Diese Positionen tauchen in Angeboten oft nicht als eigene Zeile auf, verändern die Gesamtkosten eines Projekts aber erheblich.

Förderung mitrechnen, nicht danach

Die Förderquote wirkt auf die förderfähigen Kosten bis zum programmseitigen Höchstbetrag je Wohneinheit – nicht auf die gesamte Rechnungssumme.

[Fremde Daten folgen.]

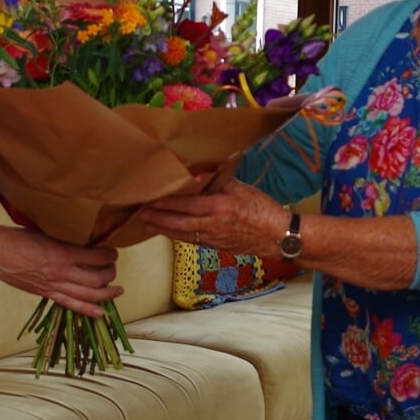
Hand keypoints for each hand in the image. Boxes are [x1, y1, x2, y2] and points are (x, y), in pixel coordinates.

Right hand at [0, 222, 122, 316]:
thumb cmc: (18, 237)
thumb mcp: (46, 232)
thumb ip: (65, 238)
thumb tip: (84, 239)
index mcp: (62, 253)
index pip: (96, 257)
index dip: (109, 255)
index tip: (113, 252)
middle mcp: (60, 273)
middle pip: (96, 278)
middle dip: (110, 273)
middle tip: (114, 267)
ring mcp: (53, 286)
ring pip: (88, 295)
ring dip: (106, 293)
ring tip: (117, 289)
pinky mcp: (46, 294)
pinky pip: (71, 305)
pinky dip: (88, 310)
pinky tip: (101, 313)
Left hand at [138, 178, 287, 256]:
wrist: (278, 237)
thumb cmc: (263, 209)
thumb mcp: (242, 189)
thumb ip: (220, 182)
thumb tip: (201, 173)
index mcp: (219, 208)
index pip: (187, 205)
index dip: (168, 203)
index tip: (153, 200)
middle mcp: (212, 225)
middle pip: (178, 224)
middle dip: (158, 219)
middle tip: (142, 215)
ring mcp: (213, 239)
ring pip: (182, 235)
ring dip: (163, 230)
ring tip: (148, 224)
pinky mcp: (216, 247)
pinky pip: (191, 241)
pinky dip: (177, 236)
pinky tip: (169, 232)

Wer die Förderwirkung erst nach der Beauftragung prüft, verliert sie in der Regel: Der Antrag muss vor Vorhabenbeginn gestellt sein.

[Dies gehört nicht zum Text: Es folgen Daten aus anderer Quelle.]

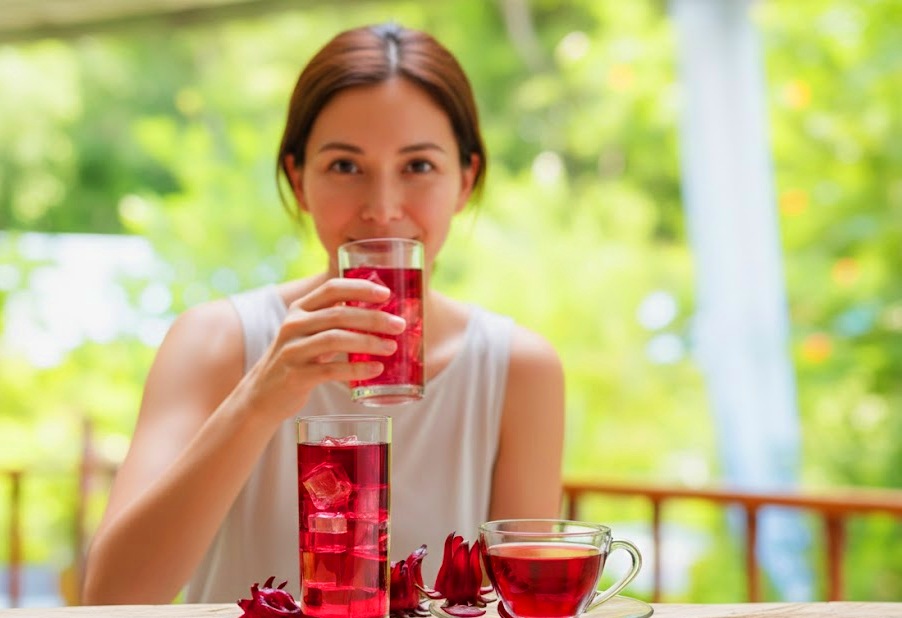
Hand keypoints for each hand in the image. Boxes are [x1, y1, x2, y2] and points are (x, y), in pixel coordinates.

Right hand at [235, 277, 405, 422]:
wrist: (262, 395)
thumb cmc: (297, 359)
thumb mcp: (308, 332)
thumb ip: (333, 320)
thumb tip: (381, 313)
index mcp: (299, 309)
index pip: (332, 288)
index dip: (360, 288)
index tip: (386, 295)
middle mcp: (293, 325)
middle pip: (339, 314)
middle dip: (374, 318)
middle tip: (399, 325)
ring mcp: (292, 350)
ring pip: (336, 339)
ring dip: (369, 342)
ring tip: (391, 347)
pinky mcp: (296, 375)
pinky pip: (331, 370)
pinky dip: (357, 369)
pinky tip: (376, 369)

Im Fördermittel-Check lässt sich die Größenordnung für das eigene Objekt vorab bestimmen; die verbindliche Grundlage liefert die Bestätigung des Energieeffizienz-Experten.

Auf einen Blick

Die wichtigsten Punkte

  • Kostentreiber: Fläche, Öffnungen, Geometrie, Zielstufe, Kranzugang
  • Degression bei baugleichen Gebäuden im Portfolio
  • Entfallende Gerüst-, Trocknungs- und Stillstandzeiten
  • Keine Umsetzwohnungen, geringeres Mietminderungsrisiko
  • Förderquote bis 40 % auf förderfähige Kosten
  • Ein Ansprechpartner statt Koordination mehrerer Gewerke

Häufige Fragen

Antworten zu diesem Thema

Gibt es einen Quadratmeterpreis?

Seriös nicht pauschal. Jedes Element ist ein Unikat; der Preis entsteht aus Geometrie, Öffnungen, Zielstufe und Logistik. Nach dem Aufmaß liegt eine belastbare Kalkulation vor.

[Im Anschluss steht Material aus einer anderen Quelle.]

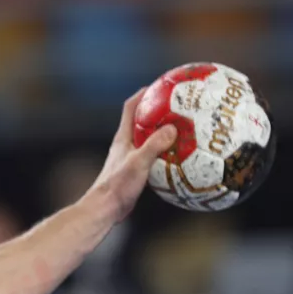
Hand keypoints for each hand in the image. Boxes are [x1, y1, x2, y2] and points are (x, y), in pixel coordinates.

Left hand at [89, 88, 177, 221]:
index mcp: (123, 138)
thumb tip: (173, 128)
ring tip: (186, 129)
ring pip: (150, 140)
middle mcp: (126, 145)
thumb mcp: (139, 163)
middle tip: (180, 105)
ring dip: (165, 133)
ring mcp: (130, 158)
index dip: (144, 94)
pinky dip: (168, 153)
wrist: (106, 208)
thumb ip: (154, 145)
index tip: (160, 85)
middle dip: (159, 111)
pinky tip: (184, 158)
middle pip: (142, 121)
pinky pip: (155, 157)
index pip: (131, 107)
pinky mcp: (136, 171)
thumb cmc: (118, 185)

Ist seriell teurer als konventionell?

Die reine Fassadenposition ist nicht automatisch günstiger. Über Bauzeit, entfallende Nebenkosten und die höhere Förderquote verschiebt sich die Gesamtrechnung jedoch häufig zugunsten der seriellen Sanierung.

Wann amortisiert sich die Maßnahme?

Das hängt von Energiepreis, Ausgangsverbrauch und Förderhöhe ab. Der Amortisationsrechner im Projektcheck bildet die Bandbreite für Ihr Objekt ab.